[YOUR ASSIGNMENT] The entries below hold a line with "4. **Activity Log:**" and a line with "2. ✅ Struktur tabs identik dengan Edit page". Return those lines and all that lie between them, exactly and only.

BEGIN

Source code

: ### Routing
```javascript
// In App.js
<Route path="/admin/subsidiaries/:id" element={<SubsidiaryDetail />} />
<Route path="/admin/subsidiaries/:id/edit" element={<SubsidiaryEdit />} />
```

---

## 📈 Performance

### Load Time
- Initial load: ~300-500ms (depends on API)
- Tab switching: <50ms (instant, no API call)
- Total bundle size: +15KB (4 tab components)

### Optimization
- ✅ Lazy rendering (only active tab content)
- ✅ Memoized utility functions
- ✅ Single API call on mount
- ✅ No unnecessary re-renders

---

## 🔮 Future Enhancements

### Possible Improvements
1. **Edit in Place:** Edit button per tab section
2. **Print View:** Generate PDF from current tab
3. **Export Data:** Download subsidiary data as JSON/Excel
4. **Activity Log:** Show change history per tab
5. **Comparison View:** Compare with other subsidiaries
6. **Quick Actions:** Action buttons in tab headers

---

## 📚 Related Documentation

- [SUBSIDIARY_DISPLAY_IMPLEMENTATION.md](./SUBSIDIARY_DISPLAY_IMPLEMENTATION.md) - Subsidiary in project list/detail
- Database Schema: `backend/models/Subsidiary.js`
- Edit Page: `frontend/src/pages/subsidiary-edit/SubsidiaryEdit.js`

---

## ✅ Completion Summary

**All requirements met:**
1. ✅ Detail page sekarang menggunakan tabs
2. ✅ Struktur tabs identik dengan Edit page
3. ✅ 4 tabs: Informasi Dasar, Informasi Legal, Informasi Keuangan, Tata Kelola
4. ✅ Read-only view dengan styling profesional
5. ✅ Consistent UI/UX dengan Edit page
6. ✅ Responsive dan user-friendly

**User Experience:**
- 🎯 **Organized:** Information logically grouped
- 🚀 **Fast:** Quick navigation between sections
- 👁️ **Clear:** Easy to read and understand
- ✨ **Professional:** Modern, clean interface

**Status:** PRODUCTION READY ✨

END

[SOLUTION TO THIS EXERCISE]
4. **Activity Log:** Show change history per tab
5. **Comparison View:** Compare with other subsidiaries
6. **Quick Actions:** Action buttons in tab headers

---

## 📚 Related Documentation

- [SUBSIDIARY_DISPLAY_IMPLEMENTATION.md](./SUBSIDIARY_DISPLAY_IMPLEMENTATION.md) - Subsidiary in project list/detail
- Database Schema: `backend/models/Subsidiary.js`
- Edit Page: `frontend/src/pages/subsidiary-edit/SubsidiaryEdit.js`

---

## ✅ Completion Summary

**All requirements met:**
1. ✅ Detail page sekarang menggunakan tabs
2. ✅ Struktur tabs identik dengan Edit page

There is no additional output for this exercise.